Like at my good friend K-Diggity's birthday party. There was drunkenness, and I don't drink, so I started to get that old high school feeling. The one I got when I realized that M*A*S*H, (the show to which I had dedicated my early years), had betrayed me. Because of the 4077th's flashy, hilarious portrayal of drinking people (who I had only ever seen on TV), I was ill prepared for the rather off-putting realization that drunk people are, in fact, loud, obnoxious, sloppily affectionate blowhards. By the time the bacchanal migrated to the backyard pool, I was on the couch playing a hand held Yahtzee game. (Supplemental honesty: this is what a huge nerd I am. No matter what the occasion, my fervent hope is that a word game will break out.)

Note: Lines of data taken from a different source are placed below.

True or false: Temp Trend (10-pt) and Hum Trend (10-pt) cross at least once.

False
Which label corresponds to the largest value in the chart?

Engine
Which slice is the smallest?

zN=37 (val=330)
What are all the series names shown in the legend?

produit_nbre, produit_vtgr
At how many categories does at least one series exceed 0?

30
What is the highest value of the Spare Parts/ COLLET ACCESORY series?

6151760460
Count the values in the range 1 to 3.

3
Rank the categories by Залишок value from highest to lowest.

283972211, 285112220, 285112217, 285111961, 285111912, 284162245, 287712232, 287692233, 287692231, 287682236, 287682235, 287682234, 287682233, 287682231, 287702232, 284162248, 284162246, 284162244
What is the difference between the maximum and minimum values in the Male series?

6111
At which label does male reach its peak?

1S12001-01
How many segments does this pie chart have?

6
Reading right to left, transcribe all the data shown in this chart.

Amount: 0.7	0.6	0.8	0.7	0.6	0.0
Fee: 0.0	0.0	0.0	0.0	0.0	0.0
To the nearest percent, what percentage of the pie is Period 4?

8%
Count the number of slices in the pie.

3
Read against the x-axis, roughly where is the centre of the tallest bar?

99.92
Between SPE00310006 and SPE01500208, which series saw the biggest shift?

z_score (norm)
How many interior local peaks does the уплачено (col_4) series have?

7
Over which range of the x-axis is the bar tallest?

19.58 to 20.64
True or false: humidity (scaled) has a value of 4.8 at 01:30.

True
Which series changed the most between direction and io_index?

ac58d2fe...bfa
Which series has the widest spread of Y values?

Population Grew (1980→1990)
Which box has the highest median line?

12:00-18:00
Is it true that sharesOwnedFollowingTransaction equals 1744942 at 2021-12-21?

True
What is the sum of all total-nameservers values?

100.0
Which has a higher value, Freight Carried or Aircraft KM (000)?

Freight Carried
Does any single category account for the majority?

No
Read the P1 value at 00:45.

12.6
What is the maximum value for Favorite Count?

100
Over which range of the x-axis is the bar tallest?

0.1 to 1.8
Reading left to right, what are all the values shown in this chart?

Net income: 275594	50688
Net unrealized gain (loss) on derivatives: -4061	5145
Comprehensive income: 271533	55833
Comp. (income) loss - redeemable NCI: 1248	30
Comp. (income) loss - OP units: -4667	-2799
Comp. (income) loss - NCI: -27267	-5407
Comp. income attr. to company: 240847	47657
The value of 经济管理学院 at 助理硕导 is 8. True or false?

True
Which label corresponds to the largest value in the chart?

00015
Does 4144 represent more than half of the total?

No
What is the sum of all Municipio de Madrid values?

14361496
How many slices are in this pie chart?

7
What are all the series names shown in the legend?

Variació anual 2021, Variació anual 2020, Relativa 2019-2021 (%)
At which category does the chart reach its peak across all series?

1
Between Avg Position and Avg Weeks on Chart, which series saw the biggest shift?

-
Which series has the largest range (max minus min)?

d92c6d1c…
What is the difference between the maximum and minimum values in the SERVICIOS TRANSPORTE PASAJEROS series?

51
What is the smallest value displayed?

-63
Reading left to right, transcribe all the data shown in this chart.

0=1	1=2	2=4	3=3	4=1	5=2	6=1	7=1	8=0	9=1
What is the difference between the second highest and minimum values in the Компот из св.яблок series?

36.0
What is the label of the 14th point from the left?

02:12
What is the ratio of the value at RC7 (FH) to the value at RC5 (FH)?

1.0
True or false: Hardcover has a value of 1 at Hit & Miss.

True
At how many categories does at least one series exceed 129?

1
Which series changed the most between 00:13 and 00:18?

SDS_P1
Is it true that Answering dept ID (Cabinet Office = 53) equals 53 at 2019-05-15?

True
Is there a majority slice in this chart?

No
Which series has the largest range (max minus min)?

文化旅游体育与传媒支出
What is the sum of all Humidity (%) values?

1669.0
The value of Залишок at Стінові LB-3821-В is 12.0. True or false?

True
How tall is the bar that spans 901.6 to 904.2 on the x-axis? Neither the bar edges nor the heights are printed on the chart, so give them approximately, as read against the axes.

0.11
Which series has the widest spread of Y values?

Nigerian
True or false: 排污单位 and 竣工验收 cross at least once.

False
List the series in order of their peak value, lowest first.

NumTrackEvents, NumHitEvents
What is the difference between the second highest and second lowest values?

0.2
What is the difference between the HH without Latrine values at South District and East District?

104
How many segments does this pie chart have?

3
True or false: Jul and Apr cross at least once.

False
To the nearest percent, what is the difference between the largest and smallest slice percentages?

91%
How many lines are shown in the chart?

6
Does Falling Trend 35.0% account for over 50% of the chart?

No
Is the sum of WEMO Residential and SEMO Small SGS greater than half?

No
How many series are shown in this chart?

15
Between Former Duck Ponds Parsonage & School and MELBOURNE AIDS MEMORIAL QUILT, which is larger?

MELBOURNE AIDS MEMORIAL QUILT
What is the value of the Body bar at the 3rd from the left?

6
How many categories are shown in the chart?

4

So there I was on the couch, when chatter on the deck indicated that the pool contingent had exercised the Naked Option. Being on the verge of a large straight, I was content to listen to the commentary of the deck observers. Did I mention this was K-Diggity's 40th birthday? It therefore rankled one of the middle aged women present when birthday girl exited the pool in her birthday suit. "Just look at her little 20 year-old body. Don't you just hate her?" It was one of those catty, back handed insult/compliments that women pay each other every day. I've learned, like everyone else who wants to retain their sanity, to tune out that crap. But she chose to repeat the comment, almost as if she wanted someone to respond. I'd had enough: the bile rose to the top of my throat; I put down the game and prepared to give into the urge to charge out onto the deck, point my honest finger into her displayed, artificially tanned cleavage and say:

"You can shut your fat middle aged mouth. You act like she woke up one day and found that body in her closet, or won it in some raffle. You know what? She works hard. She mountain bikes twice a week. She runs. She goes to the gym. She watches what she eats. If you have to comment, why not just admit to how jealous you are, or lament how your sloth and the subsequent fat on your hips depresses you, or better yet, congratulate her for the way her HARD WORK has paid off and emulate her example? It's either that or shut it, Chubby. Because I CAN'T TAKE IT ANY MORE!"

I was so close. But in the end, I was too cowardly, too entrenched in the old high school exclusion-by-sobriety, to muster up the honesty. I realize now that my silence constituted tacit approval of her comments.

Sorry everybody. I know honesty is the best policy. I'm working on it.